PROVIDED DATA
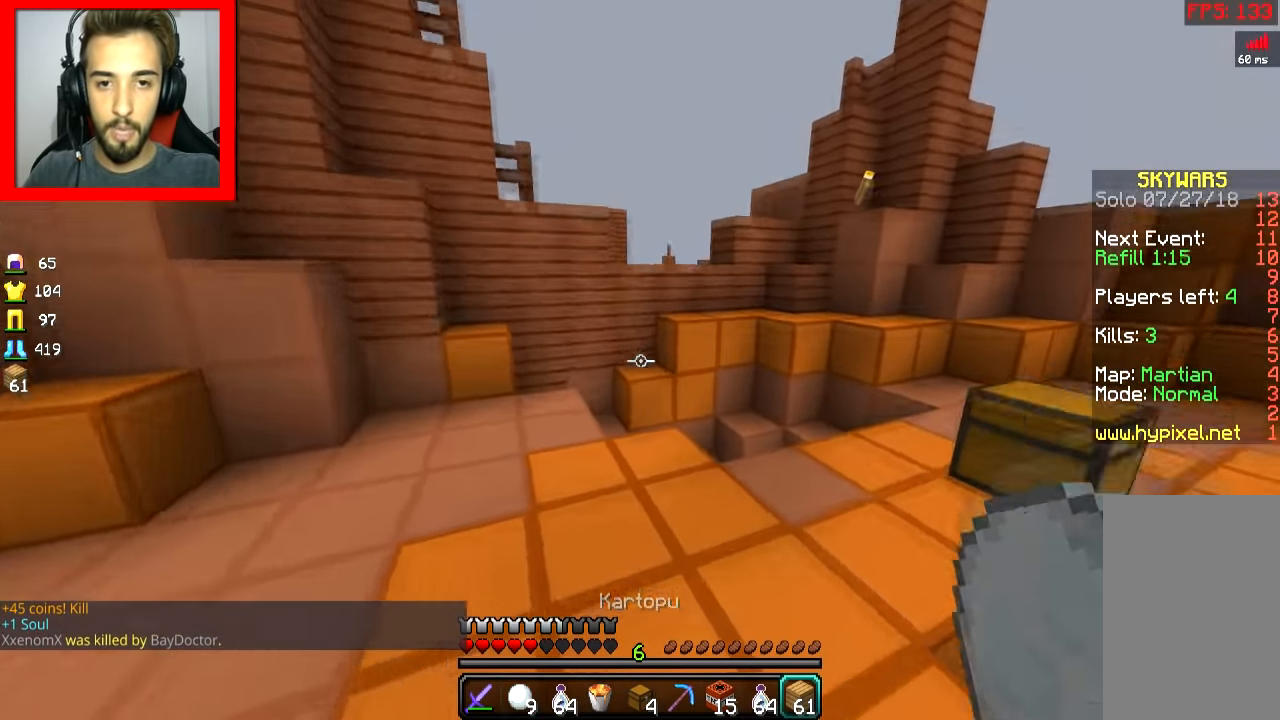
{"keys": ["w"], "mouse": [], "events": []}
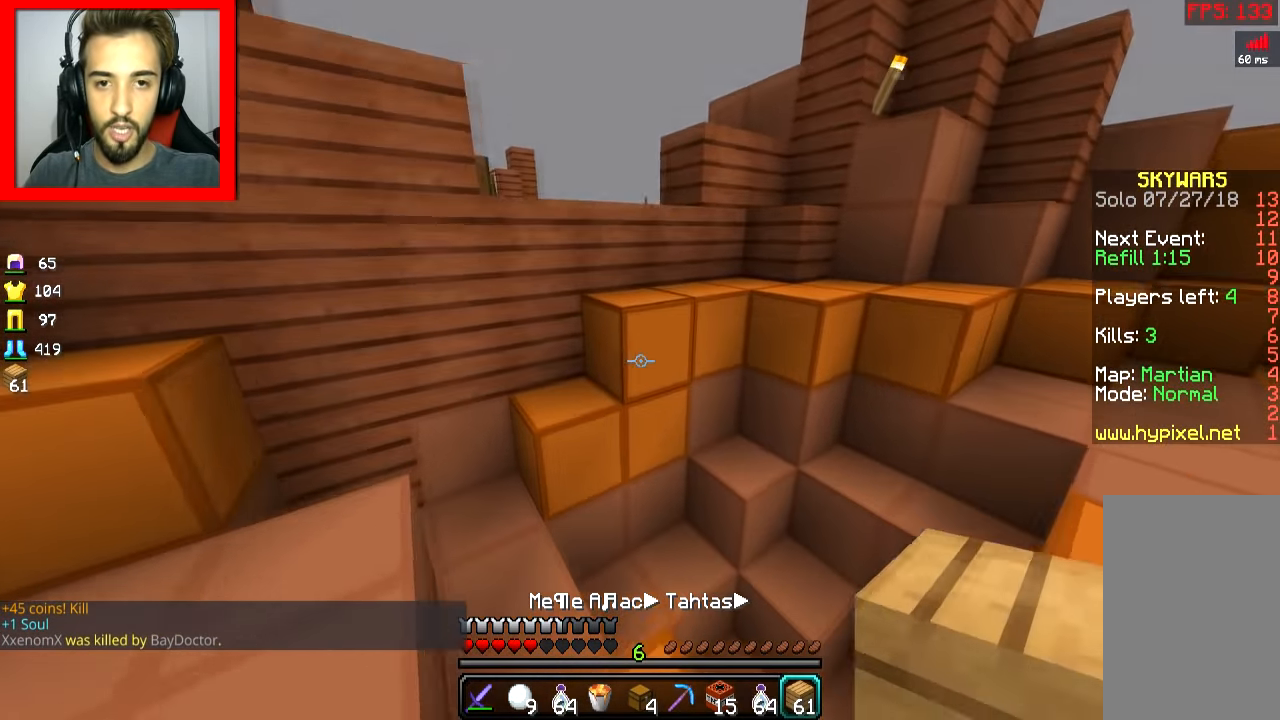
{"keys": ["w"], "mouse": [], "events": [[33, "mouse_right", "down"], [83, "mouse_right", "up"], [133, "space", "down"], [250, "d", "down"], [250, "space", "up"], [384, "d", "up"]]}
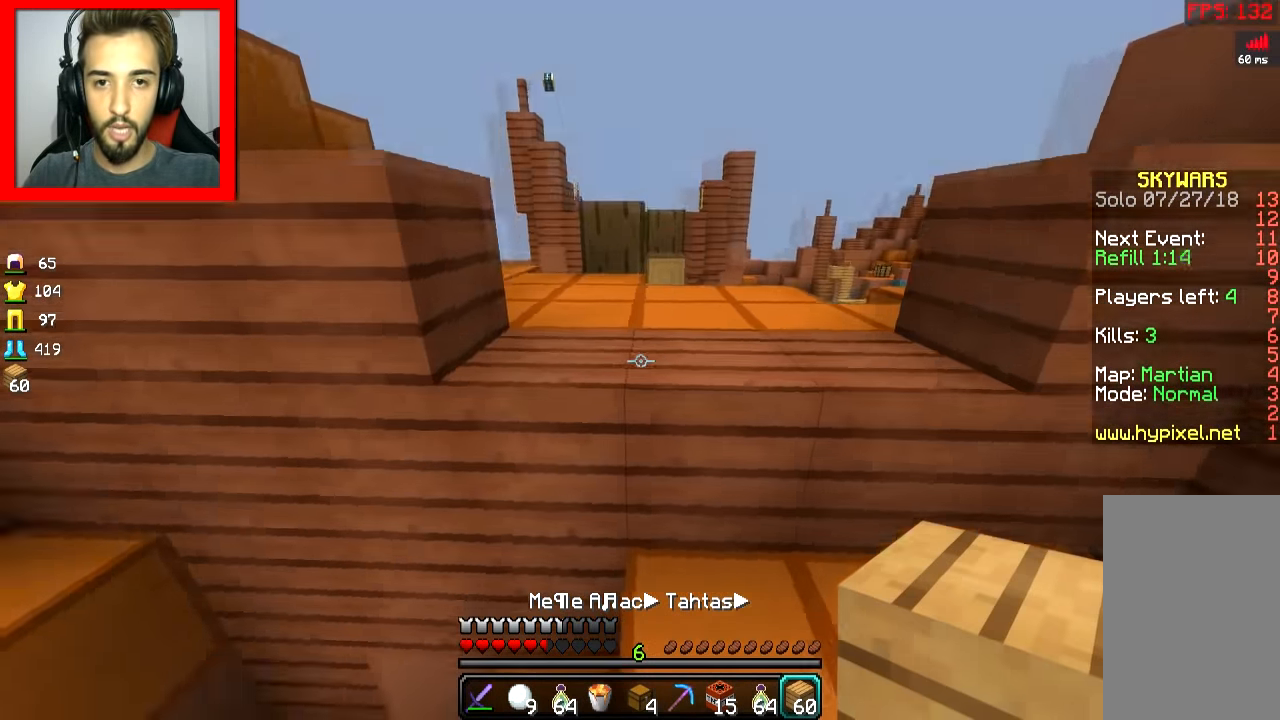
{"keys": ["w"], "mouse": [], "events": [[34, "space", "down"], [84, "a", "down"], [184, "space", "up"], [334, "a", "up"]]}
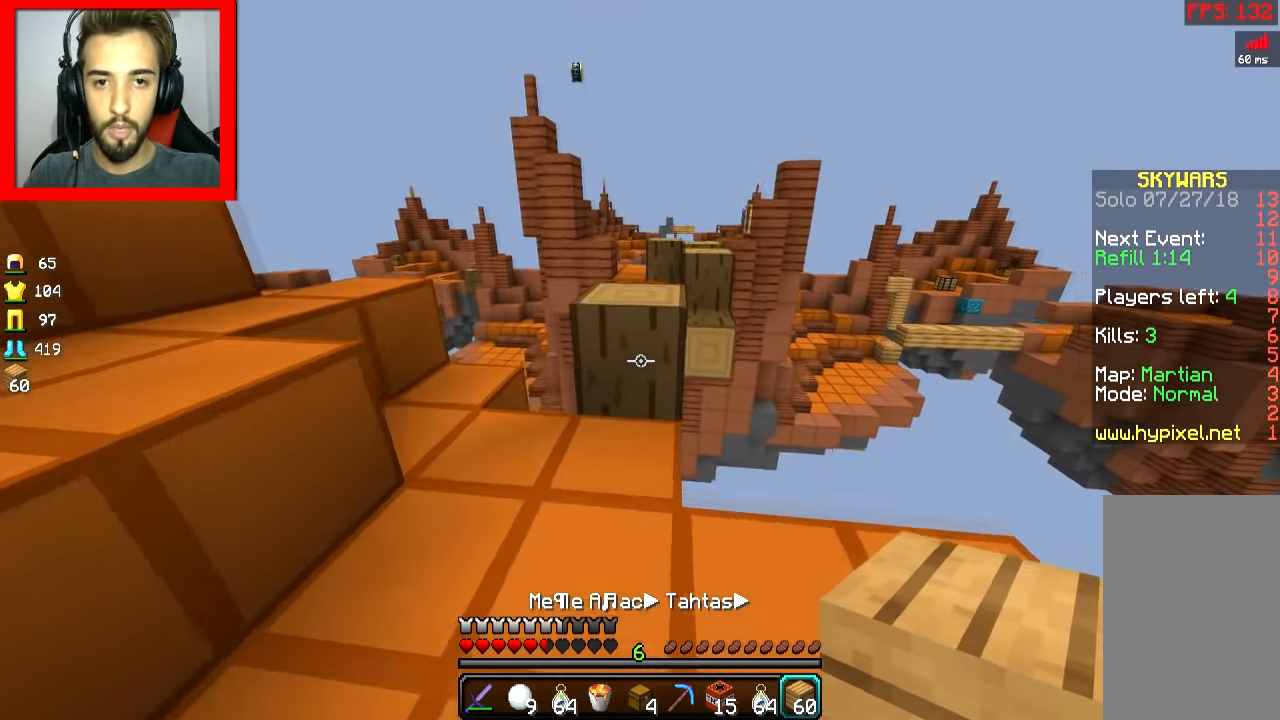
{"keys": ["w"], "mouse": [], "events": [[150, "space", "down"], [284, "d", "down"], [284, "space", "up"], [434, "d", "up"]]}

WHAT THE TASK ASKS
Copy each line of the listing exactly, skipping any picture.

RESULT FOR THIS EXERCISE
{"keys": ["w"], "mouse": [], "events": []}
{"keys": ["w"], "mouse": [], "events": [[33, "mouse_right", "down"], [83, "mouse_right", "up"], [133, "space", "down"], [250, "d", "down"], [250, "space", "up"], [384, "d", "up"]]}
{"keys": ["w"], "mouse": [], "events": [[34, "space", "down"], [84, "a", "down"], [184, "space", "up"], [334, "a", "up"]]}
{"keys": ["w"], "mouse": [], "events": [[150, "space", "down"], [284, "d", "down"], [284, "space", "up"], [434, "d", "up"]]}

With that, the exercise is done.